Conventional polymer networks are unable to be reprocessed in the melt state and recycled into high-value products because of permanent covalent crosslinks. Reprocessable networks, or covalent adaptable networks, are crosslinked polymers that contain sufficient reversible covalent bonds for network reconfiguration under proper conditions. Such networks contain dynamic linkages that can dissociate or exchange with others at the reprocessing condition. We focus on two reprocessable polymer networks that do not require pre- or post-polymerization functionalization but instead involve simple one-step chemistry with reaction of monomer and/or polymer. In one case, we show how novel use of nitroxide-mediated polymerization (NMP) involving reactions of a multifunctional radical initiator and a polymerizable monomer incorporating a stable nitroxide radical with polybutadiene and styrene lead to models for crosslinked tire rubber. (See Adv. Mater. 2016, 28, 6746.) The strongly temperature-dependent reversible capping/uncapping step in NMP provides crosslink reversibility. Based on the rubbery plateau modulus from DMA and tensile properties, these networks can be reprocessed multiple times in the melt state with the product exhibiting full recovery of properties related to crosslink density. Robust recovery is also observed in polymer composite networks made by NMP with filler such as carbon black. This one-step NMP method also yields polymer network structures that are possible with only a limited few other reaction methods or have yet to be obtained by any other method.
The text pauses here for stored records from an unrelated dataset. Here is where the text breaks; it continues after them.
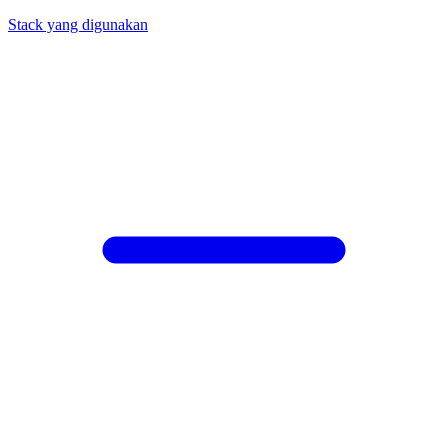
Stack yang digunakan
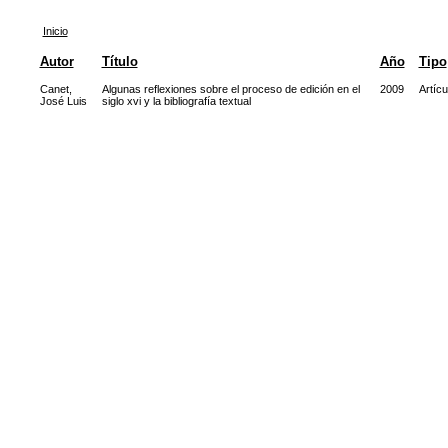
Inicio
Autor
Título
Año
Tipo
Canet,
Algunas reflexiones sobre el proceso de edición en el
2009
Artícu
José Luis
siglo xvi y la bibliografía textual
In the second case, a step-growth polymer network has been synthesized and also exhibits full property retention after multiple reprocessing steps. In this case, the type of polymer that we employed has been described in literature as a vitrimer. We show that this particular network polymer is not a true vitrimer because both reversible and exchange reactions are present at reprocessing conditions. It is important to appreciate that reversible reactions may accompany exchange reactions in some vitirimers, because the extent of reversible reactions will alter the required reprocessing time. Also, if reversible reaction products are volatile and lost during reprocessing, it will be impossible for the reprocessed material to achieve full property recovery.